Given your line of work, gun violence must be a difficult reality for you. What was it like working on Blackbird, a film about a school shooting that never actually happens? Films like Elephant _or _We Need To Talk About Kevin want to show carnage and victims and death, but Blackbird means to discuss a larger picture about the subject: the bullying, the judgment, and the hysteria behind empty threats and passionate, ill-fated cries for help. These are things that writer/director Jason Buxton wants to talk about, and I'm guessing you appreciate that.
Surely you've heard of "Chekhov's Gun" - the idea that if you introduce a firearm in the opening act of a story, it must be fired later in the narrative. Otherwise, what would be the point of its existence? Blackbird doesn't truly deviate from this philosophy, as we see a rifle go off in the film's first act. You were no doubt there, behind the scenes, as the woefully-misunderstood Sean Randall (Connor Jessup) is on a hunting trip with his father. It was an important moment, as it shows Randall is uncomfortable with killing innocent life when given the opportunity to do so. He doesn't shoot the deer.
And yet, Sean is made out to be a psychopath in his small-town community. After a series of incidents with the douchebag hockey jocks at school - some of them involving death threats towards Sean - our protagonist becomes fed up, ranting to his only friend over instant messaging about how he'd like to shoot them in retaliation. Naturally, these threats are shown to the proper authorities, and when combined with Sean's gothic appearance and dark taste in music, a judge sends him to straight to juvie.
Your safeguarding expertise was probably also beneficial at the correctional facility. There's a lot of fighting and violence there, too, as Sean becomes subjected to another kind of bullying. Thankfully, these scenes are handled with commendable control, excellent cinematography, and a surprising amount of reserve. It must have been amazing to watch Buxton, a first-time feature filmmaker, shoot with such dominance.
Because there aren't many guns in Blackbird, your job as weapons master was probably over and through fairly quickly. But don't think your work isn't appreciated! This is part of the film's strength. _Blackbird _is a refreshing take on the school shooting subject, because we find resolve through talking things through with patient determination. We know the truth will soon fly free, and Jessup's performance is strong enough to carry the entire film on his shoulders…even if his character gets a little stale here and there.

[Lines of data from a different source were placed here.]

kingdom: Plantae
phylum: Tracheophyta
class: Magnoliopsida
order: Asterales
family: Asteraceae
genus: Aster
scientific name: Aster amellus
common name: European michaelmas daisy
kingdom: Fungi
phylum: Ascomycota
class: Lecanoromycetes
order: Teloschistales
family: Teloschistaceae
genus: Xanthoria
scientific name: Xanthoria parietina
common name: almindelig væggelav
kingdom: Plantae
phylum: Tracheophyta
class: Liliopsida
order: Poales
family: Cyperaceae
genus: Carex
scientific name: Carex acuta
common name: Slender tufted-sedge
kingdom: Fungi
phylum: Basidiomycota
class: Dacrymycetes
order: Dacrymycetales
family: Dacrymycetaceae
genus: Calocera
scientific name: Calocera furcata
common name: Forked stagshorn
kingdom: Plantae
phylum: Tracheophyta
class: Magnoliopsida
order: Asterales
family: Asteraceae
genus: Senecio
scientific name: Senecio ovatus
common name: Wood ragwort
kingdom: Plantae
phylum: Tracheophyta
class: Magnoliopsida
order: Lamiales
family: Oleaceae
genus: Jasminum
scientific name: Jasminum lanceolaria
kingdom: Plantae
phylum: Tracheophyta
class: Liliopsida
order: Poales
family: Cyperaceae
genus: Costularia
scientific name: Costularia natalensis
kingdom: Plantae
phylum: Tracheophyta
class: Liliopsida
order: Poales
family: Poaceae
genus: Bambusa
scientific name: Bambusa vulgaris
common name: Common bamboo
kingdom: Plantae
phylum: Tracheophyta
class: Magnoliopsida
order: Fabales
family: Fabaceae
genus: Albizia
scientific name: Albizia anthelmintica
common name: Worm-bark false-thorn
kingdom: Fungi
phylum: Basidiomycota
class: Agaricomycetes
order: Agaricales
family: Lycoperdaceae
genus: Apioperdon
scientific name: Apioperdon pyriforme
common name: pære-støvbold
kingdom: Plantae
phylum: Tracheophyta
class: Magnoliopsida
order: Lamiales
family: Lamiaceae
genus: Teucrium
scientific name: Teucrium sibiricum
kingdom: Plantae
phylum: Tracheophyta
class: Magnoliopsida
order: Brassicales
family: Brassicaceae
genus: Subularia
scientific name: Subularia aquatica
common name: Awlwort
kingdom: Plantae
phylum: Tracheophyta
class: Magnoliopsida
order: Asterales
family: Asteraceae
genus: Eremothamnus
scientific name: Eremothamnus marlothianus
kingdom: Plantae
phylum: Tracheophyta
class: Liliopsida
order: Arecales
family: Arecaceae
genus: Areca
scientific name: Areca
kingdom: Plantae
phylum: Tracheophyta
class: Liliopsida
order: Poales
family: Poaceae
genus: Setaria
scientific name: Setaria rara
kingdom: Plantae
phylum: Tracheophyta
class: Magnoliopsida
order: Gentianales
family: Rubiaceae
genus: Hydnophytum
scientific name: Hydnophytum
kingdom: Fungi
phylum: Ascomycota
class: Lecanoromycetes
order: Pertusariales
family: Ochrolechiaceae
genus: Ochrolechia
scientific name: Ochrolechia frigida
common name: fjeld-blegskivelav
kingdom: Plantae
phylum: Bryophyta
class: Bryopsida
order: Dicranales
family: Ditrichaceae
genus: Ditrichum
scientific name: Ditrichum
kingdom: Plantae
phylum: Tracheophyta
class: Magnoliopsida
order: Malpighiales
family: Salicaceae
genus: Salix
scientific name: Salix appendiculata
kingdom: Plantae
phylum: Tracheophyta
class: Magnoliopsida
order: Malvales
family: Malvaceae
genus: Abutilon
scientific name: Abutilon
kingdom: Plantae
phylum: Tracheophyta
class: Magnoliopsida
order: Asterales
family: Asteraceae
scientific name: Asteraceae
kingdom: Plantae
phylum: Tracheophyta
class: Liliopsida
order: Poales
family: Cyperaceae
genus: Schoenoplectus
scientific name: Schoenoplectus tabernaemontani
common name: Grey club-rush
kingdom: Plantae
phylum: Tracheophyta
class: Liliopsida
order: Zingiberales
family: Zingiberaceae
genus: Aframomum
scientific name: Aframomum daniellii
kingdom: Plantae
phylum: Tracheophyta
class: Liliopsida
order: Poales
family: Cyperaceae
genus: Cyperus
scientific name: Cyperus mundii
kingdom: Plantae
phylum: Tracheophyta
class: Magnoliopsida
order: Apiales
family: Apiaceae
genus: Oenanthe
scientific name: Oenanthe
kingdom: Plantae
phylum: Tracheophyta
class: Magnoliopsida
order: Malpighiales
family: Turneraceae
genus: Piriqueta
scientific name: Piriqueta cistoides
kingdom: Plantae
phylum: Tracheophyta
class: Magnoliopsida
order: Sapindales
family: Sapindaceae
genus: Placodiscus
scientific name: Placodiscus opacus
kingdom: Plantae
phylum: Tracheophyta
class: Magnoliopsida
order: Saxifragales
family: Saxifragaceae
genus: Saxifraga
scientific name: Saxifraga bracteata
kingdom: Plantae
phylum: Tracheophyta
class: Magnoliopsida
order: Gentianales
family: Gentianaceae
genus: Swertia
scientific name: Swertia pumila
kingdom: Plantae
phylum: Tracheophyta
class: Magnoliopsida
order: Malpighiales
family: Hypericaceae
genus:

I must admit that what you do is impressive. Your job requires a fair amount of restraint - the film industry is obsessed with guns and weapons, and you probably feel like a babysitter most of the time. You keep the dangerous toys under your watch at all times. I feel like too many people disrespect the proper safety guidelines when it comes to owning a gun, which is why I applaud individuals like you.
Some call you a wrangler - but I call you a hero.